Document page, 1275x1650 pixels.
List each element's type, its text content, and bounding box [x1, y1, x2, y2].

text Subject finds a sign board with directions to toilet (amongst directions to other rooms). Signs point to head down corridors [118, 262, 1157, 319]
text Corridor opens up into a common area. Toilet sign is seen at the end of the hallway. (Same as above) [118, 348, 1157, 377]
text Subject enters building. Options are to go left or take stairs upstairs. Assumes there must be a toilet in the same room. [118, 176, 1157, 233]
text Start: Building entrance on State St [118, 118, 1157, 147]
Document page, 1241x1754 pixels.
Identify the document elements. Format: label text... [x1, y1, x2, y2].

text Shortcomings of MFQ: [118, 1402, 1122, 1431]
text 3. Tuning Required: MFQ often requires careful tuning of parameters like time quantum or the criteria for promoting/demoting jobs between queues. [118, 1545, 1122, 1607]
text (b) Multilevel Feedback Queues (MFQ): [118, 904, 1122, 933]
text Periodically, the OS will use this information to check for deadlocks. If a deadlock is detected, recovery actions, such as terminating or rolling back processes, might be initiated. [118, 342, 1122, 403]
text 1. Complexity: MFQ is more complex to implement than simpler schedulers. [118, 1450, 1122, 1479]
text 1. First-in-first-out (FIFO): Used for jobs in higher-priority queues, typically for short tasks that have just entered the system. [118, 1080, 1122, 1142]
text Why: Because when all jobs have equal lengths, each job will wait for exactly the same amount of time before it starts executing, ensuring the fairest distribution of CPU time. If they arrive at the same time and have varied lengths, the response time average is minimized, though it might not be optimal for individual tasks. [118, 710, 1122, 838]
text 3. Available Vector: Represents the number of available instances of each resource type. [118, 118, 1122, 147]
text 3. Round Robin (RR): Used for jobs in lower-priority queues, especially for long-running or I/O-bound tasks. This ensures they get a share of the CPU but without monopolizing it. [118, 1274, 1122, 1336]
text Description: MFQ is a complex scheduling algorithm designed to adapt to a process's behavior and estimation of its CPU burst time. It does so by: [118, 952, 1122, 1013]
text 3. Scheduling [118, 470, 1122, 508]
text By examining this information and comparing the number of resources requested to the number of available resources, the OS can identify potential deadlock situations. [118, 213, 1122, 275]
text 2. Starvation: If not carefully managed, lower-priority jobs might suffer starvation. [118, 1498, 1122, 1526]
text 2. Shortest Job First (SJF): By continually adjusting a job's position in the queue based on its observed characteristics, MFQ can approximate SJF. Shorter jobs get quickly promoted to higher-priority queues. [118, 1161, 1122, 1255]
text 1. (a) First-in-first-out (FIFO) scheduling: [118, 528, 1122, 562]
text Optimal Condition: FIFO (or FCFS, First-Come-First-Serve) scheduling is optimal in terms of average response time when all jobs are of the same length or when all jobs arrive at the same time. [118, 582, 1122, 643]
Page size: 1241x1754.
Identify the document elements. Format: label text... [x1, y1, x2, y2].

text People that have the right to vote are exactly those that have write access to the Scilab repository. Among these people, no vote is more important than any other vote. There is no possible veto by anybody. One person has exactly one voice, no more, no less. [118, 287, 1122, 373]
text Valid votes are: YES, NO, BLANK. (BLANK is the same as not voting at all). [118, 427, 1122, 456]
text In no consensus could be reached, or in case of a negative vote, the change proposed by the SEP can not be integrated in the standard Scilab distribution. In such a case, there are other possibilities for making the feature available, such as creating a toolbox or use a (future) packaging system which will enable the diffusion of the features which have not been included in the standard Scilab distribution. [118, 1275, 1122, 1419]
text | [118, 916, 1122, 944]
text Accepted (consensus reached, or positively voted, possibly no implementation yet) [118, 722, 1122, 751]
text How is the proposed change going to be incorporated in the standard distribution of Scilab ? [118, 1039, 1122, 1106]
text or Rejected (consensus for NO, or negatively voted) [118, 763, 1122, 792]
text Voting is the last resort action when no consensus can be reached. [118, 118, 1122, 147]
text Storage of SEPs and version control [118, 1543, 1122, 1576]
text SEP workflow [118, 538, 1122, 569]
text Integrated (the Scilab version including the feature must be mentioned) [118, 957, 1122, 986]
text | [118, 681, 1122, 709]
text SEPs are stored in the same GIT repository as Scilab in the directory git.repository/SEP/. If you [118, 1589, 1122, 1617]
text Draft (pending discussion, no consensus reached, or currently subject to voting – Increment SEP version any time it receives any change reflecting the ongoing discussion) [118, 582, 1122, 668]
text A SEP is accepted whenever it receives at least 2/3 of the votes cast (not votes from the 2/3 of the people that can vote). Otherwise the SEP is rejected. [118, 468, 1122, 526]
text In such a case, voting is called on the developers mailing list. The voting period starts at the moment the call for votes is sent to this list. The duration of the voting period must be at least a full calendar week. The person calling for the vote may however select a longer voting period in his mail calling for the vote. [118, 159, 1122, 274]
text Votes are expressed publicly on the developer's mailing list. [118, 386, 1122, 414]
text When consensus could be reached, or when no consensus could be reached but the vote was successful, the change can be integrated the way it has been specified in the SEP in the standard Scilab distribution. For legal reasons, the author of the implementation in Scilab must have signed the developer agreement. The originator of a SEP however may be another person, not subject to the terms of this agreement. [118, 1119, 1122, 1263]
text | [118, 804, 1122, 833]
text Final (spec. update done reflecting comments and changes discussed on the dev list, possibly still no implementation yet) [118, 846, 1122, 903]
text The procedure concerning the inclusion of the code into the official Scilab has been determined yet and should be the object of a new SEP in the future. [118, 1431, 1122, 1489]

::::::::

## CHALLENGE
Reproduce all of the lines above verbatim, without changing a single character.

## RESULT OF THIS EXERCISE
Document page, 1275x1650 pixels.
List each element's type, its text content, and bounding box [x1, y1, x2, y2].

text Subject finds a sign board with directions to toilet (amongst directions to other rooms). Signs point to head down corridors [118, 262, 1157, 319]
text Corridor opens up into a common area. Toilet sign is seen at the end of the hallway. (Same as above) [118, 348, 1157, 377]
text Subject enters building. Options are to go left or take stairs upstairs. Assumes there must be a toilet in the same room. [118, 176, 1157, 233]
text Start: Building entrance on State St [118, 118, 1157, 147]
Document page, 1241x1754 pixels.
Identify the document elements. Format: label text... [x1, y1, x2, y2].

text Shortcomings of MFQ: [118, 1402, 1122, 1431]
text 3. Tuning Required: MFQ often requires careful tuning of parameters like time quantum or the criteria for promoting/demoting jobs between queues. [118, 1545, 1122, 1607]
text (b) Multilevel Feedback Queues (MFQ): [118, 904, 1122, 933]
text Periodically, the OS will use this information to check for deadlocks. If a deadlock is detected, recovery actions, such as terminating or rolling back processes, might be initiated. [118, 342, 1122, 403]
text 1. Complexity: MFQ is more complex to implement than simpler schedulers. [118, 1450, 1122, 1479]
text 1. First-in-first-out (FIFO): Used for jobs in higher-priority queues, typically for short tasks that have just entered the system. [118, 1080, 1122, 1142]
text Why: Because when all jobs have equal lengths, each job will wait for exactly the same amount of time before it starts executing, ensuring the fairest distribution of CPU time. If they arrive at the same time and have varied lengths, the response time average is minimized, though it might not be optimal for individual tasks. [118, 710, 1122, 838]
text 3. Available Vector: Represents the number of available instances of each resource type. [118, 118, 1122, 147]
text 3. Round Robin (RR): Used for jobs in lower-priority queues, especially for long-running or I/O-bound tasks. This ensures they get a share of the CPU but without monopolizing it. [118, 1274, 1122, 1336]
text Description: MFQ is a complex scheduling algorithm designed to adapt to a process's behavior and estimation of its CPU burst time. It does so by: [118, 952, 1122, 1013]
text 3. Scheduling [118, 470, 1122, 508]
text By examining this information and comparing the number of resources requested to the number of available resources, the OS can identify potential deadlock situations. [118, 213, 1122, 275]
text 2. Starvation: If not carefully managed, lower-priority jobs might suffer starvation. [118, 1498, 1122, 1526]
text 2. Shortest Job First (SJF): By continually adjusting a job's position in the queue based on its observed characteristics, MFQ can approximate SJF. Shorter jobs get quickly promoted to higher-priority queues. [118, 1161, 1122, 1255]
text 1. (a) First-in-first-out (FIFO) scheduling: [118, 528, 1122, 562]
text Optimal Condition: FIFO (or FCFS, First-Come-First-Serve) scheduling is optimal in terms of average response time when all jobs are of the same length or when all jobs arrive at the same time. [118, 582, 1122, 643]
Page size: 1241x1754.
Identify the document elements. Format: label text... [x1, y1, x2, y2].

text People that have the right to vote are exactly those that have write access to the Scilab repository. Among these people, no vote is more important than any other vote. There is no possible veto by anybody. One person has exactly one voice, no more, no less. [118, 287, 1122, 373]
text Valid votes are: YES, NO, BLANK. (BLANK is the same as not voting at all). [118, 427, 1122, 456]
text In no consensus could be reached, or in case of a negative vote, the change proposed by the SEP can not be integrated in the standard Scilab distribution. In such a case, there are other possibilities for making the feature available, such as creating a toolbox or use a (future) packaging system which will enable the diffusion of the features which have not been included in the standard Scilab distribution. [118, 1275, 1122, 1419]
text | [118, 916, 1122, 944]
text Accepted (consensus reached, or positively voted, possibly no implementation yet) [118, 722, 1122, 751]
text How is the proposed change going to be incorporated in the standard distribution of Scilab ? [118, 1039, 1122, 1106]
text or Rejected (consensus for NO, or negatively voted) [118, 763, 1122, 792]
text Voting is the last resort action when no consensus can be reached. [118, 118, 1122, 147]
text Storage of SEPs and version control [118, 1543, 1122, 1576]
text SEP workflow [118, 538, 1122, 569]
text Integrated (the Scilab version including the feature must be mentioned) [118, 957, 1122, 986]
text | [118, 681, 1122, 709]
text SEPs are stored in the same GIT repository as Scilab in the directory git.repository/SEP/. If you [118, 1589, 1122, 1617]
text Draft (pending discussion, no consensus reached, or currently subject to voting – Increment SEP version any time it receives any change reflecting the ongoing discussion) [118, 582, 1122, 668]
text A SEP is accepted whenever it receives at least 2/3 of the votes cast (not votes from the 2/3 of the people that can vote). Otherwise the SEP is rejected. [118, 468, 1122, 526]
text In such a case, voting is called on the developers mailing list. The voting period starts at the moment the call for votes is sent to this list. The duration of the voting period must be at least a full calendar week. The person calling for the vote may however select a longer voting period in his mail calling for the vote. [118, 159, 1122, 274]
text Votes are expressed publicly on the developer's mailing list. [118, 386, 1122, 414]
text When consensus could be reached, or when no consensus could be reached but the vote was successful, the change can be integrated the way it has been specified in the SEP in the standard Scilab distribution. For legal reasons, the author of the implementation in Scilab must have signed the developer agreement. The originator of a SEP however may be another person, not subject to the terms of this agreement. [118, 1119, 1122, 1263]
text | [118, 804, 1122, 833]
text Final (spec. update done reflecting comments and changes discussed on the dev list, possibly still no implementation yet) [118, 846, 1122, 903]
text The procedure concerning the inclusion of the code into the official Scilab has been determined yet and should be the object of a new SEP in the future. [118, 1431, 1122, 1489]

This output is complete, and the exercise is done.